* **Task details**
Every record must be transcribed in its entirety, apart from the images, which are to be omitted.

↓↓↓

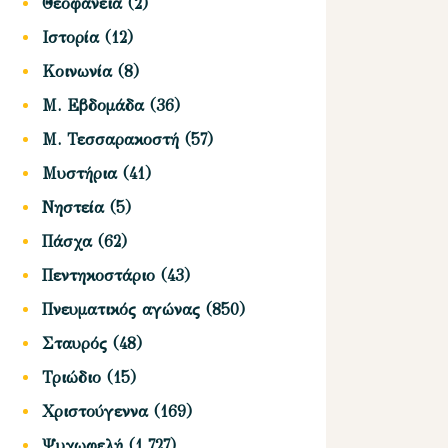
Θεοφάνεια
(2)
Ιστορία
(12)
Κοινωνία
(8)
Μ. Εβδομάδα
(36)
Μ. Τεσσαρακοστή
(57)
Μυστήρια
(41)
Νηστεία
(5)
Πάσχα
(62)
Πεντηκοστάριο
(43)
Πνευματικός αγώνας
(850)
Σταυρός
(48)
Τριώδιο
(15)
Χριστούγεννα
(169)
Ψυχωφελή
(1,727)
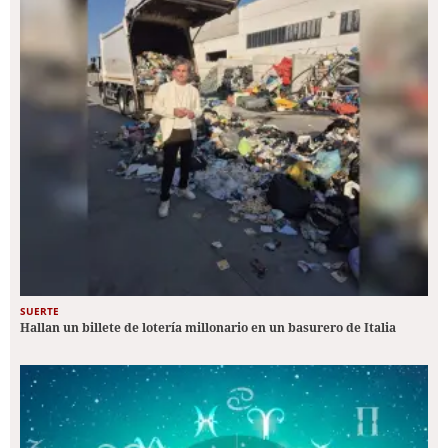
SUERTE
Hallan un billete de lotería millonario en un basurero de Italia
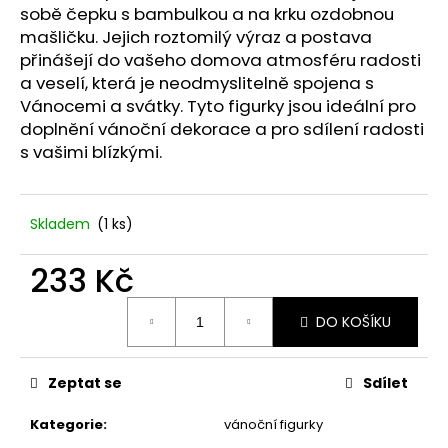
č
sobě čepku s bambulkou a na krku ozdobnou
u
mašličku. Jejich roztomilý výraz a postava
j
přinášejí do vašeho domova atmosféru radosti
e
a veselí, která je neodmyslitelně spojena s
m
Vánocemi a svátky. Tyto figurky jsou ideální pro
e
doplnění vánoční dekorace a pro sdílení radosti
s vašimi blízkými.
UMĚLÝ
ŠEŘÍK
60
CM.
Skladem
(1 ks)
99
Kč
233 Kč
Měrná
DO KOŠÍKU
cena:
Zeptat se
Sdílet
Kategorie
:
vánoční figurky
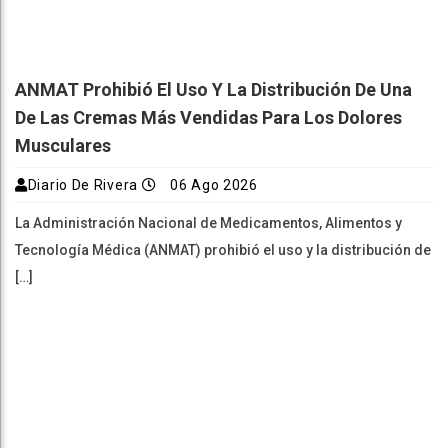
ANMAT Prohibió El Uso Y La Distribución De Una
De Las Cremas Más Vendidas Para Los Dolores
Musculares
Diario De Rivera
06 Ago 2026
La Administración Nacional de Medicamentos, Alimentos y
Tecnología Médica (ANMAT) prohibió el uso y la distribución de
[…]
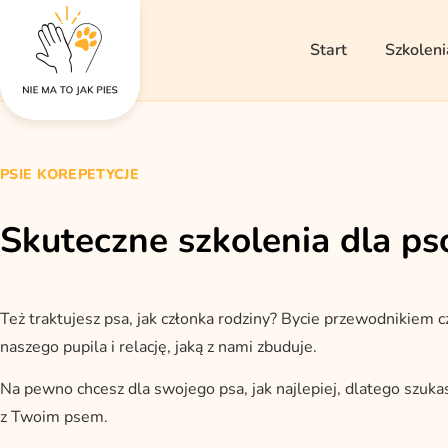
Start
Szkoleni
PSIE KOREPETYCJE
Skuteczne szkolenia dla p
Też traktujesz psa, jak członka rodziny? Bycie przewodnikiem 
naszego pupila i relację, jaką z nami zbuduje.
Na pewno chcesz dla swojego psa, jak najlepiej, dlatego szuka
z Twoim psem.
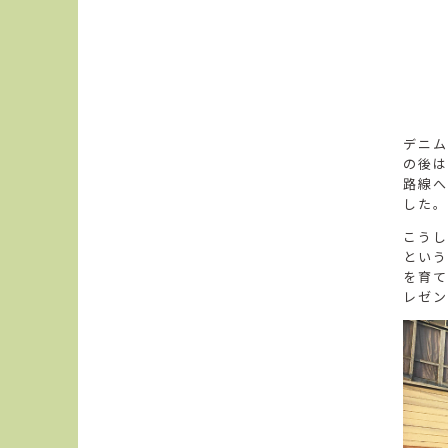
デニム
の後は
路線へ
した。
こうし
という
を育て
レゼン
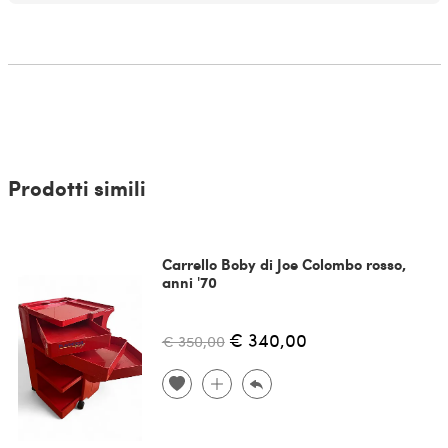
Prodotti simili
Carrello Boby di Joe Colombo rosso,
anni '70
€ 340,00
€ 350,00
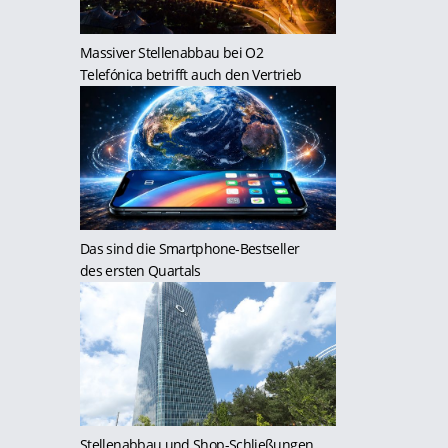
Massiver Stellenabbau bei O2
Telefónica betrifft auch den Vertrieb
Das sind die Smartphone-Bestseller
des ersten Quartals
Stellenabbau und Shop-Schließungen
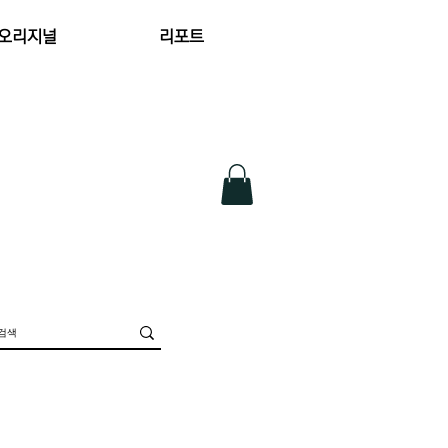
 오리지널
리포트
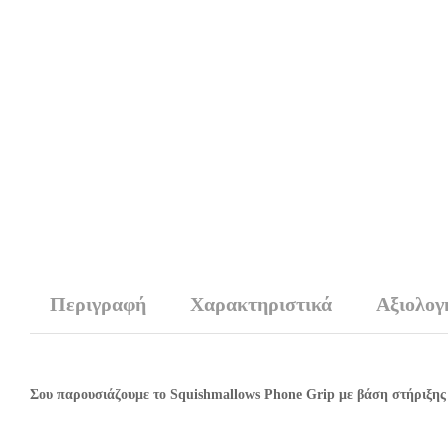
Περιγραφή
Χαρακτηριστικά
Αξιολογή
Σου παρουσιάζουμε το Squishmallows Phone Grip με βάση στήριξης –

↑↑↑

* **Exercise answer**
Θεοφάνεια
(2)
Ιστορία
(12)
Κοινωνία
(8)
Μ. Εβδομάδα
(36)
Μ. Τεσσαρακοστή
(57)
Μυστήρια
(41)
Νηστεία
(5)
Πάσχα
(62)
Πεντηκοστάριο
(43)
Πνευματικός αγώνας
(850)
Σταυρός
(48)
Τριώδιο
(15)
Χριστούγεννα
(169)
Ψυχωφελή
(1,727)
SUERTE
Hallan un billete de lotería millonario en un basurero de Italia
č
sobě čepku s bambulkou a na krku ozdobnou
u
mašličku. Jejich roztomilý výraz a postava
j
přinášejí do vašeho domova atmosféru radosti
e
a veselí, která je neodmyslitelně spojena s
m
Vánocemi a svátky. Tyto figurky jsou ideální pro
e
doplnění vánoční dekorace a pro sdílení radosti
s vašimi blízkými.
UMĚLÝ
ŠEŘÍK
60
CM.
Skladem
(1 ks)
99
Kč
233 Kč
Měrná
DO KOŠÍKU
cena:
Zeptat se
Sdílet
Kategorie
:
vánoční figurky
ANMAT Prohibió El Uso Y La Distribución De Una
De Las Cremas Más Vendidas Para Los Dolores
Musculares
Diario De Rivera
06 Ago 2026
La Administración Nacional de Medicamentos, Alimentos y
Tecnología Médica (ANMAT) prohibió el uso y la distribución de
[…]
Start
Szkoleni
PSIE KOREPETYCJE
Skuteczne szkolenia dla p
Też traktujesz psa, jak członka rodziny? Bycie przewodnikiem 
naszego pupila i relację, jaką z nami zbuduje.
Na pewno chcesz dla swojego psa, jak najlepiej, dlatego szuka
z Twoim psem.
デニム
の後は
路線へ
した。
こうし
という
を育て
レゼン
Prodotti simili
Carrello Boby di Joe Colombo rosso,
anni '70
€ 340,00
€ 350,00
Massiver Stellenabbau bei O2
Telefónica betrifft auch den Vertrieb
Das sind die Smartphone-Bestseller
des ersten Quartals
Stellenabbau und Shop-Schließungen
 오리지널
리포트
Περιγραφή
Χαρακτηριστικά
Αξιολογή
Σου παρουσιάζουμε το Squishmallows Phone Grip με βάση στήριξης –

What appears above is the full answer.